With nearly 10 years of experience together, the group undoubtedly has conglomerated to create what we can expect to be their best work yet. In 2007, lead vocalist and guitarist Jesse Wheeler formed the band with the help of a dynamic, blood-relative duo in brothers Andy and Matt Prince.
In just a few years, the trio made the collective decision to head out to Nashville, Tennessee to “push themselves out of their hometown comfort zone” — and that’s exactly what they did.
They quickly found an excellent addition to the team in Justin Locke, whose masterful follow up on both the guitar and keyboard beautifully shines through to bring the bands’ harmonic sound together in flaming fashion.
The Gills Born from Trying Times
Wheeler initially began writing music in his teenaged years as a means of coping with a harsh childhood battle with Leukemia.
Fortunately, rather than channeling those emotions into ballads of depression he took the high road and created songs that would make both he and his friends laugh as he sang them. In time, his innate creative talent blossomed into what is now an unconventionally high-flown, dancing-in-the-shower sound that simply never fails to please.
It’s hard not to get that feeling while listening to their 2012 LP, Motor Running. Rich with rhythmic and upbeat bass lines in tandem with playful, high-pitched sounds on top of them, The Gills force your feet into submission and it won’t be long ‘till you find yourself tapping along in an all but controllable synchronized sensation.
In songs like “Make It Pop,” the group matches what may seem to be very ordinary chord progressions with shrill synthesized sounds you’ve likely never come across before and even introduces a few optimistic strikes of the xylophone to help the cause. Though they may not drop your jaw with their lyricism, they’ll definitely give it a shot with their dicey choice of instrumentation and crafty mastering to bring it all together.
The Gills — Straightforward Rock
As for their latest album, The Gills rely a whole lot less on the incorporation of different, unfamiliar sounds and let the good ol’ guitar and bass do almost all the talkin’.
Songs like the album opener “Lemonade” are majestically formulaic in that they don’t use a single unprecedented chord progression and still find countless ways to stamp their own creative twist on it.
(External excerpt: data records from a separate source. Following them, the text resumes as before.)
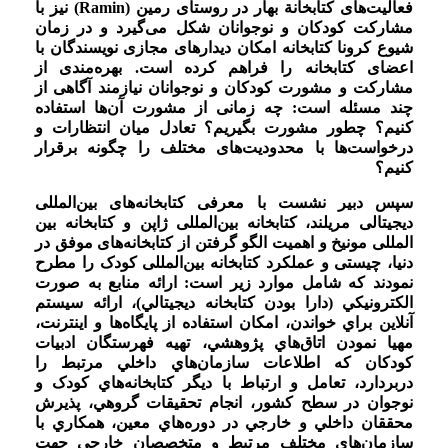
فعالیت‌های کتابخانة بهار در روستای رمین (Ramin) نیز با
مشارکت کودکان و نوجوانان شکل می‌گیرد و در زمان
شیوع کرونا کتابخانه امکان دیدارهای مجازی نویسندگان با
اعضای کتابخانه را فراهم کرده است. بهره‌مندی از
مشارکت و مشورت کودکان و نوجوانان نیازمند آگاهی از
چند مسئله است: چه زمانی از مشورت آن‌ها استفاده
کنیم؟ چطور مشورت بگیریم؟ تعادل میان انتظارات و
درخواست‌ها با محدودیت‌های مختلف را چگونه برقرار
کنیم؟
سپس دبیر نشست با معرفی کتابخانه‌های بین‌المللی
دیجیتالی مریلند، کتابخانه بین‌المللی ژاپن و کتابخانه بین
المللی مونیخ و اهمیت الگو گرفتن از کتابخانه‌های موفق در
دنیا، چیستی و عملکرد کتابخانه بین‌المللی کودک را مطرح
نمودند که شامل موارد زیر است: ارائه منابع به صورت
الکترونيکي (دارا بودن کتابخانه ديجيتالي)، ارائه سيستم
آنلاين براي خواندن، امکان استفاده از پايگاه‌ها و اينترنت،
مهيا نمودن اتاق‌هاي پژوهشي، تهيه فهرستگان ادبيات
کودکان که اطلاعات سازمان‌هاي داخلي مرتبط را
دربردارد، تعامل و ارتباط با ديگر کتابخانه‌هاي کودک و
نوجوان در سطح کشور، انجام تحقيقات گروهي، پذيرش
محققان داخلي و خارجي در دوره‌هاي معين، همکاري با
سازمان‌هاي مختلف مرتبط و متخصصان خارجي جهت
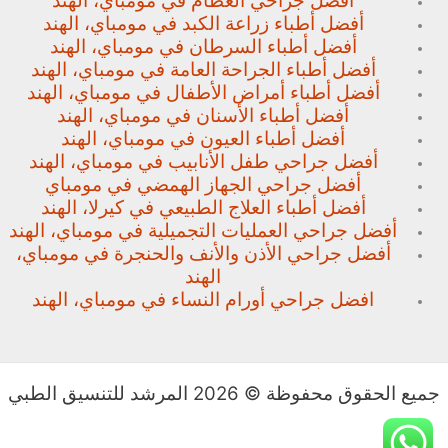
أفضل جراحي العظام في مومباي، الهند
أفضل أطباء زراعة الكبد في مومباي، الهند
أفضل أطباء السرطان في مومباي، الهند
أفضل أطباء الجراحة العامة في مومباي، الهند
أفضل أطباء أمراض الأطفال في مومباي، الهند
أفضل أطباء الأسنان في مومباي، الهند
أفضل أطباء العيون في مومباي، الهند
أفضل جراحي طفل الأنابيب في مومباي، الهند
أفضل جراحي الجهاز الهمضي في مومباي
أفضل أطباء العلاج الطبيعي في كيرلا، الهند
أفضل جراحي العمليات التجميلية في مومباي، الهند
أفضل جراحي الأذن والأنف والحنجرة في مومباي،
الهند
افضل جراحي أورام النساء في مومباي، الهند
جميع الحقوق محفوظة © 2026 المرشد للتنسيق الطبي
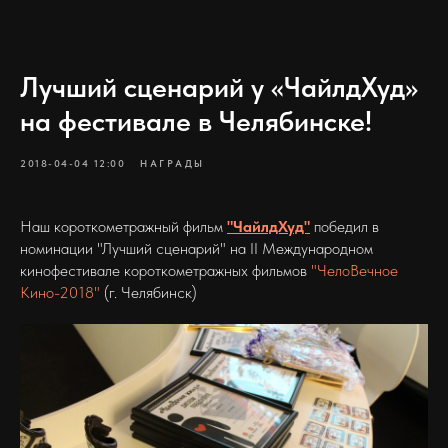
Лучший сценарий у «ЧайлдХуд»
на фестивале в Челябинске!
2018-04-04 12:00
НАГРАДЫ
Наш короткометражный фильм
"ЧайлдХуд"
победил в
номинации "Лучший сценарий" на II Международном
кинофестивале короткометражных фильмов
"ЧелоВечное
Кино-2018"
(г. Челябинск)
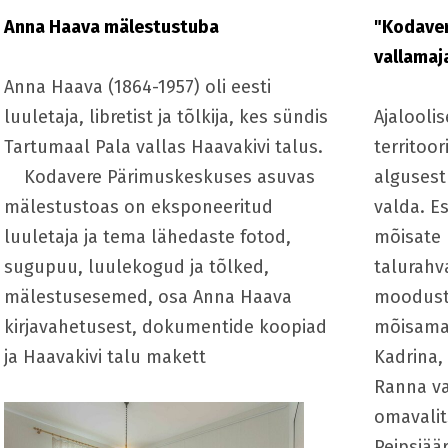
Anna Haava mälestustuba
"Kodaver
vallamaj
Anna Haava (1864-1957) oli eesti
luuletaja, libretist ja tõlkija, kes sündis
Ajalooli
Tartumaal Pala vallas Haavakivi talus.
territoor
Kodavere Pärimuskeskuses asuvas
alguses
mälestustoas on eksponeeritud
valda. E
luuletaja ja tema lähedaste fotod,
mõisate 
sugupuu, luulekogud ja tõlked,
talurahv
mälestusesemed, osa Anna Haava
moodusta
kirjavahetusest, dokumentide koopiad
mõisamaa
ja Haavakivi talu makett
Kadrina,
Ranna va
omavalit
Peipsiää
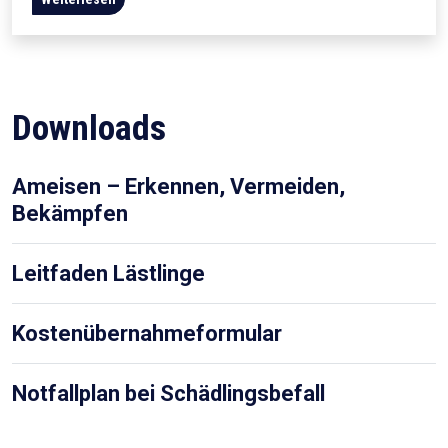
Downloads
Ameisen – Erkennen, Vermeiden,
Bekämpfen
Leitfaden Lästlinge
Kostenübernahmeformular
Notfallplan bei Schädlingsbefall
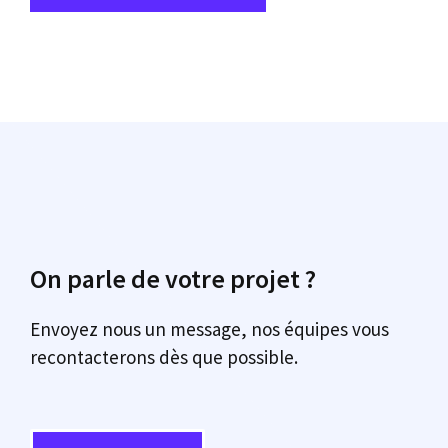
On parle de votre projet ?
Envoyez nous un message, nos équipes vous
recontacterons dès que possible.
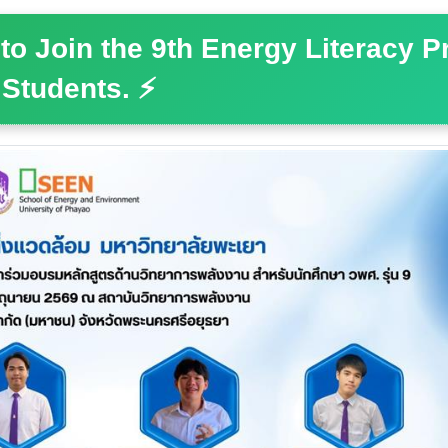
to Join the 9th Energy Literacy 
 Students. ⚡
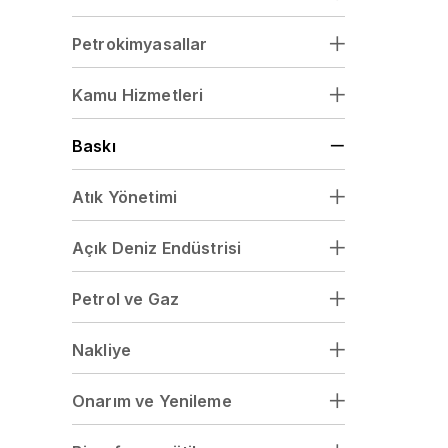
Petrokimyasallar
Kamu Hizmetleri
Baskı
Atık Yönetimi
Açık Deniz Endüstrisi
Petrol ve Gaz
Nakliye
Onarım ve Yenileme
What at first seems to be a “yet another high school indie song” quickly evolves into a wonderfully developed track that you just can’t help but sing along to. Wheeler’s vocals dance perfectly alongside the ear-grabbing guitar numbers shouting melodically from the background.
The following song, “Rubberband,” carries an excellent tune and uses an ever so clever classic rock chord progression amidst the chorus that forcibly binds your attention to the music in your ears. It’s as if the band is performing the piece live and in person with every strum of that ever-present bass guitar.
Listening to The Gills, you can’t help but feel like their time in the limelight is just around the corner. If and when they do get that long-awaited call up to the pearly gates of fame and stardom, let’s just hope they can keep the taste of such pure and well-inspired music fresh on their tongues.
After all, the Lemonade ain’t always sweeter on the other side.